Show that the form $\omega = 2xy^3dx + 3x^2y^2dy$ is closed and calculate $\int_{c}\omega$, where $c$ is given by $y=x^2$, $(0,0)$ to $(x,y)$.
My attempt.
$\begin{eqnarray*} d\omega &=& d(2xy^3)\wedge dx + d(3x^2y^2)\wedge dy\\ &=& (2y^3dx + 6xy^2dy)\wedge dx + (6xy^2dx + 6xy^2dy)dy\\ & = & -6xy^2dx\wedge dy + 6xy^2dx\wedge dy\\ &=& 0. \end{eqnarray*}$
Now, by definition
$$\int_{c}\omega = \int_{a}^{b}\left(\sum_{i}a_{i}(t)\frac{dx_{i}}{dt}\right)dt$$
where $\omega = \sum_{i}a_{i}dx_{i}$. Then
$$\sum_{i}a_{i}(t)\frac{dx_{i}}{dt} = 2x(t)y(t)^3\frac{dx}{dt} + 3x(t)^2y(t)^2\frac{dy}{dt}.$$
We can write $c: [0,x] \to \{(x,x^2)\}$ given by $c(t) = (t,t^2)$, by taking $x(t) = t$ and $y(t) = t^2$. So, we have
$\begin{eqnarray*} \int_{c}\omega &=& \int_{0}^{x}\left(2x(t)y(t)^3x'(t) + 3x(t)^2y(t)^2y'(t)\right)dt\\ &=& \int_{0}^{x}2t^{7}dt + \int_{0}^{x}6t^{7}dt\\ & = & \frac{t^{8}}{4}\Bigg|_{0}^{x} + \frac{3t^{8}}{4}\Bigg|_{0}^{x}\\ & = & t^{8}\Bigg|_{0}^{x}\\ &=& x^{8} \end{eqnarray*}$
Is correct? This is my first problem about Line Integrals on $1$-forms.

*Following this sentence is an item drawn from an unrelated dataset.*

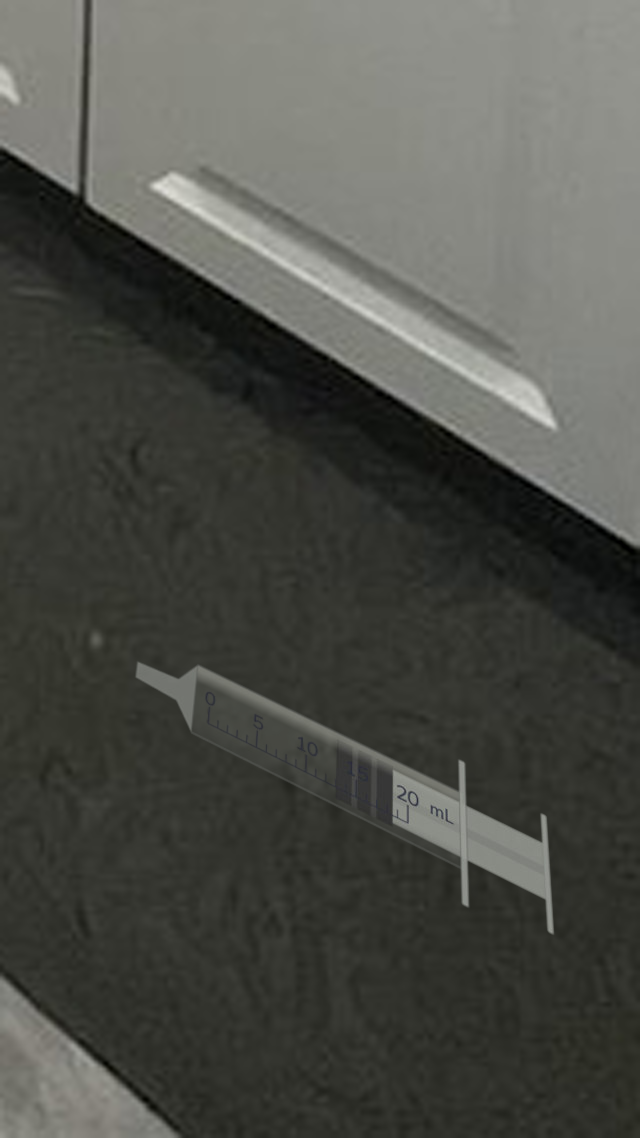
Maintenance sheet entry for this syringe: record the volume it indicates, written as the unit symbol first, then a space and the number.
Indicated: mL 13
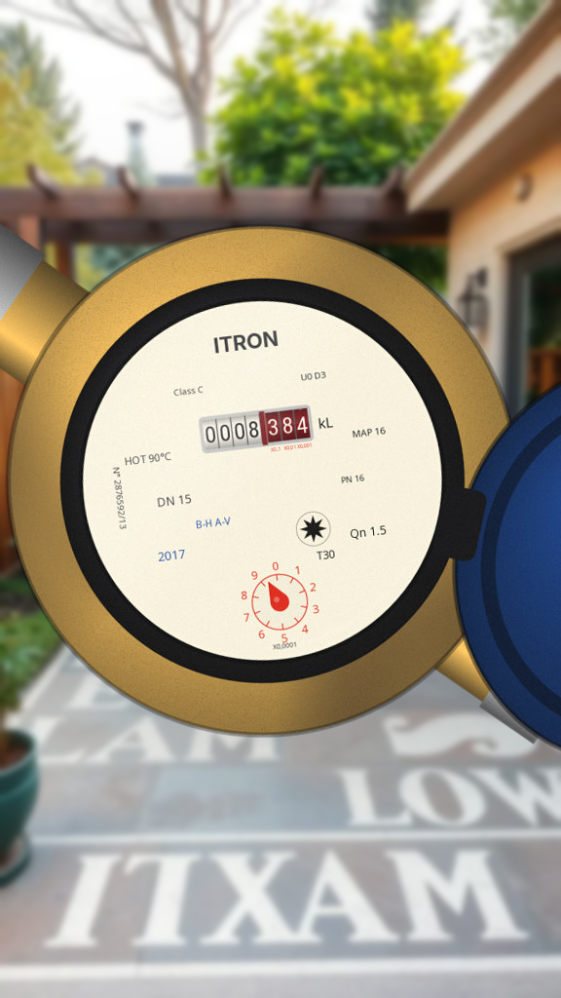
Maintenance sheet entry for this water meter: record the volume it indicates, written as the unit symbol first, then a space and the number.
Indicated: kL 8.3839
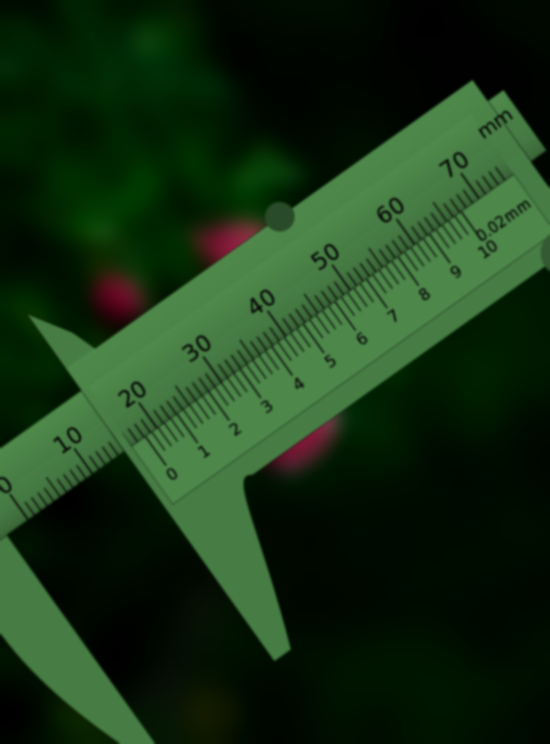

The differential form is even exact: $$ \omega = 2xy^3\,dx + 3x^2y^2\,dy = \frac{\partial(x^2y^3)}{\partial x} dx + \frac{\partial(x^2y^3)}{\partial y} dy = d(x^2y^3). $$ From this follows that $\omega$ is closed, since $d^2\omega = 0$ for any differential form $\omega.$
Therefore we can calculate the integral as $$ \int_c \omega = \int_{(0,0)}^{(x,x^2)} d(x^2y^3) = x^2y^3 {\Bigg|}_{(0,0)}^{(x,x^2)} = x^2(x^2)^3 - 0^2 \cdot 0^3 = x^8. $$
Thus, your result is correct.